We are early in the life cycle of It’s a Good Life If You Don’t Weaken, and these are solvable details, which don’t prevent this being a great night at the theatre, or take away from the likeable characters and the compelling story Moneka and LaVercombe have written. Add to that the amazing, beloved Hip catalogue, and a cast and choreography brimming with energy and charisma.
Final thought: a musical made for this moment
The Hamilton production is a rousing proof of concept for this inspired idea of pairing an immigrant story with the music of this almost imperviously Canadian band. And the creators believe it uniquely suits the current cultural context. “We are proud of where we’re from. And we are also both proud Canadians” notes Lavercombe. As immigrants, he and Moneka sense “there is an energy right now in Canada…. in part, because of what’s going on in the States and the world.
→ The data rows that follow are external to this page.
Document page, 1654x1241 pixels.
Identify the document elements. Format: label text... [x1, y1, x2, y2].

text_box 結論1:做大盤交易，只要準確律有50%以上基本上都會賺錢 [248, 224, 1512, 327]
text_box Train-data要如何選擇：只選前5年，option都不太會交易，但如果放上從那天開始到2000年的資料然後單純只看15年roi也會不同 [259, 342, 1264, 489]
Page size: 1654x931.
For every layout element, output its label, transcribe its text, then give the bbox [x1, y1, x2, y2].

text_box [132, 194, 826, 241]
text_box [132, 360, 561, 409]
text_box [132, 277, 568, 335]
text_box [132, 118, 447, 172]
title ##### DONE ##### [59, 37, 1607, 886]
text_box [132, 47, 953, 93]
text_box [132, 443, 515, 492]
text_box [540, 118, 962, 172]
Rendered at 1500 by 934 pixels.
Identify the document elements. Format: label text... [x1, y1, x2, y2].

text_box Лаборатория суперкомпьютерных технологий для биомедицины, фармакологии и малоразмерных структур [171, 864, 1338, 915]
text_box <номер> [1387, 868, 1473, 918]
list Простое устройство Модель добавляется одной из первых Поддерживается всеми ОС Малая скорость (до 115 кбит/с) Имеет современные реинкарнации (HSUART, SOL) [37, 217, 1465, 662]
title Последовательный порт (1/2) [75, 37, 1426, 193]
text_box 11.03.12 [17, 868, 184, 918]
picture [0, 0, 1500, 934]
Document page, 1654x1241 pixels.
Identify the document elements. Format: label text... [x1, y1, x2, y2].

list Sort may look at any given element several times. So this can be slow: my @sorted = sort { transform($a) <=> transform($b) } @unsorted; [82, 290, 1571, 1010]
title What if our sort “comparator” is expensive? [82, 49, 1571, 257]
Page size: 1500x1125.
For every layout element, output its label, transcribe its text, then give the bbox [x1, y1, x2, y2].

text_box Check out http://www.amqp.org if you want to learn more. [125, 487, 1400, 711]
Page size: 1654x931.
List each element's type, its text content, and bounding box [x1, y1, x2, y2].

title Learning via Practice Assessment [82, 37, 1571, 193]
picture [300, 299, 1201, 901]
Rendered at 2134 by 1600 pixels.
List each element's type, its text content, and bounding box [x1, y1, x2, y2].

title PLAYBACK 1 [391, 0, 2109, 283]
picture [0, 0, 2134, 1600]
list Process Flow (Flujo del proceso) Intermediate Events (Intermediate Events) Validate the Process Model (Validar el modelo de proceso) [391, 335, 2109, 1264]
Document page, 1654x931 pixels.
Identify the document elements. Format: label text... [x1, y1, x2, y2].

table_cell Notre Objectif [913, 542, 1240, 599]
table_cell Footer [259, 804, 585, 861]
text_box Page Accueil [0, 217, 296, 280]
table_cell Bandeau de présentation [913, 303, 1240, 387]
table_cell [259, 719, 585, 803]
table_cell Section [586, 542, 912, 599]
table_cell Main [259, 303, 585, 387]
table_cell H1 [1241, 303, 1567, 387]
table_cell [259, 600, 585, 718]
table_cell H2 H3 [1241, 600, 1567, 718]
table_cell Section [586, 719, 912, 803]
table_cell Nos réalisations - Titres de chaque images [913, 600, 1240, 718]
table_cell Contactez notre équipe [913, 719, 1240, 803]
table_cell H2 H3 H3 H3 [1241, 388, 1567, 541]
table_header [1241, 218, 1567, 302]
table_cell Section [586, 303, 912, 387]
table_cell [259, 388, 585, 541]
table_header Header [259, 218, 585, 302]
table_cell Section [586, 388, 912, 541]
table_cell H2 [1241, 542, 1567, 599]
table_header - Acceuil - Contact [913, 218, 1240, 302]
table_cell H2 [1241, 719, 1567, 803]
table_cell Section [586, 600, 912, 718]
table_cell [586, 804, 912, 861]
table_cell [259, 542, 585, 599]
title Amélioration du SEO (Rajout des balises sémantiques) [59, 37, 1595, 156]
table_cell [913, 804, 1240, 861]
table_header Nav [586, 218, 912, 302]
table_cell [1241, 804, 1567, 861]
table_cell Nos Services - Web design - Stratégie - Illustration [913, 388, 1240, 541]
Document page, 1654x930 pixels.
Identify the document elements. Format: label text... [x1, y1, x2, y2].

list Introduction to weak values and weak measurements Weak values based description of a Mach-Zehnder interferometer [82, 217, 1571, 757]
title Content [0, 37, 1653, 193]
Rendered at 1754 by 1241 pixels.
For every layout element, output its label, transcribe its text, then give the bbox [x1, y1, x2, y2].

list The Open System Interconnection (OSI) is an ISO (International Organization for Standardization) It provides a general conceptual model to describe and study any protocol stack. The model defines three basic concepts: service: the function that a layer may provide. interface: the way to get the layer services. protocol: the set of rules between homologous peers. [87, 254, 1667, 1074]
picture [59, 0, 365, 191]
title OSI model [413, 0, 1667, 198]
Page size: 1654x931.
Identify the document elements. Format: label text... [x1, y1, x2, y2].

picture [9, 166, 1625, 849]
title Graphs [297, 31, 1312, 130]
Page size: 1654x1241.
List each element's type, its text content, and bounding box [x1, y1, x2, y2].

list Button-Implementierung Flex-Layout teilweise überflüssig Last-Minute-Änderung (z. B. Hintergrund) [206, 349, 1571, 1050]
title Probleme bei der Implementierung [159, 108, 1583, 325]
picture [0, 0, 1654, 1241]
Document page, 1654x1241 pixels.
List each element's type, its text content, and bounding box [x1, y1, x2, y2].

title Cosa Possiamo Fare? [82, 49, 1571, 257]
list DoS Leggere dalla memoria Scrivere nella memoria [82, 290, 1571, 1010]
There’s a real chutzpah. There’s a pride.”

“We’re a part of that, and we’re responding to that.” And because of it, “it feels like the right moment for this show, and the right moment to be celebrating Canada’s past and also looking towards Canada’s future.” The musical, then, is not just a story about belonging. It’s also the expression of a shifting national self-understanding—and an example of how shared cultural experiences can shrink our differences: “There’s so much fracturing in our culture, as people are so siloed in what they listen to and what they watch. The fact is this show is bridging generations. Maybe there’ll be a debate inside the family about whether the original Hip recording of ‘Courage’ is better than the cast album. But they’re all listening to the song and singing along, and it’s amazing to be a part of that.”
And if all of this sounds a bit heavy, don’t worry. For all its ambitions and thematic heft—Moneka and LaVercombe justly describe the show as a “strong”, “brave,” and unapologetic “big swing”—they also stress that It’s a Good Life If You Don’t Weaken is “not self-serious. It’s very funny. It’s goofy!”
In the end, Moneka hopes that this show, at this moment, can have “the impact of a seed that we want to plant inside of people as Canadians.” Of course, “it will be the choice of people to water it. But hopefully, it will become a beautiful flower inside of them, which is acceptance and harmonizing with each other”.
“We are hoping to create that impact inside of our amazing Canadian communities”– and the show is off to a strong start in making that happen in Hamilton.
It’s a Good Life If You Don’t Weaken, presented in partnership with Thousand Islands Playhouse and co-produced by The National Arts Centre and its National Creation Fund, continues at Theatre Aquarius through May 24, 2026. Tickets and additional information are available at theatreaquarius.com.